Tek gözünü açıp önce tavanla bakıştı ve sonrada tek gözü hala kapalı şekilde başını bana çevirdi..
"Günaydın Azra'm "
Uyku mahmurluğu olan sesini duyunca, içim erimişti resmen..
Her sabah bana Azra'm demesinin sadece adımdan dolayı olmadığını bilmek, ona olan aşkımın daha daha çok katlanmasına neden oluyordu..
"Günaydın...Uyandırmak istemezdim ama, kalkamıyorum..."
Bir dirseğinin üzerine ağırlığını verirken, eliyle çenemden tutup dudaklarıma kısa bir öpücük kondurmuştu..
"Asıl ben üzgünüm, o kadar yorulmuşum ki sarsmasan uyanamazdım.."
Benden uzaklaşıp yataktan çıkarken, belinde zar zor duran eşofman altının iplerini bağlamıştı..
Bir eliyle karışmış saçlarını dahada çok karıştırırken, yatağın etrafında dönerek yanıma geldi..
"Gel bakalım tombik prenses..."
"Yaaa Mahir, seslenme şöyle banaa...Emir duyacak ömrü billah susmuyacak artık..."
"Duysada benim kadınımla dalga geçicek olan dilini keserim..."
Sözlerine kıkırdarken yataktan kalkmama yardım etmiş ve tuvaletin yolunu tutmuştuk bile..
İçeriye girince çıkması için kapıyı göstermiştim..Başını iki yana sallayarak gülümsedi..

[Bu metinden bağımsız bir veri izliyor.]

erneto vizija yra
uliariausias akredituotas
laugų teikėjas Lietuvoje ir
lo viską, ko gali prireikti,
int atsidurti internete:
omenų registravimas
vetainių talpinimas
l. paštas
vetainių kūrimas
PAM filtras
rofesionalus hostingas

"Sen işini hallet, ben kapıdayım..."
"Yaaa hayır bekleme kapıda falan..Yataktan kalkamıyor olabilirim ama düz yolda yürüyebiliyorum.."
Kapıdan çıkmadan başını bana geri çevirdiğinde, omzumu silkip kollarımı gögsümde birleştirmiştim..
Çocuk muyum ben çişimi yapmamı bekliyecekti kapıda..
" Azra beş dakikan var...Geri geldiğimde işini halletmezsen, bizzat kendi ellerimle oturturum seni klozete..."
Kapanan kapının ardından ağzı açık bakakalırken, söylediklerini yapacağından emin olduğumdan dolayı hemen işimi halletmek için harekete geçmiştim..
Ellerim ve yüzümü yıkadıktan sonra, banyonun kapısını açtığımda gerçekten söylediği gibi beklediğini gördüm..
Kolundaki saate bakarken, gülmemek için dudaklarını ısırdığını görmezden gelmek pek münkün değildi...
"3.5 dakika...Aferin..."
"İstersen çişimin renginide söyleyeyim Mahir.."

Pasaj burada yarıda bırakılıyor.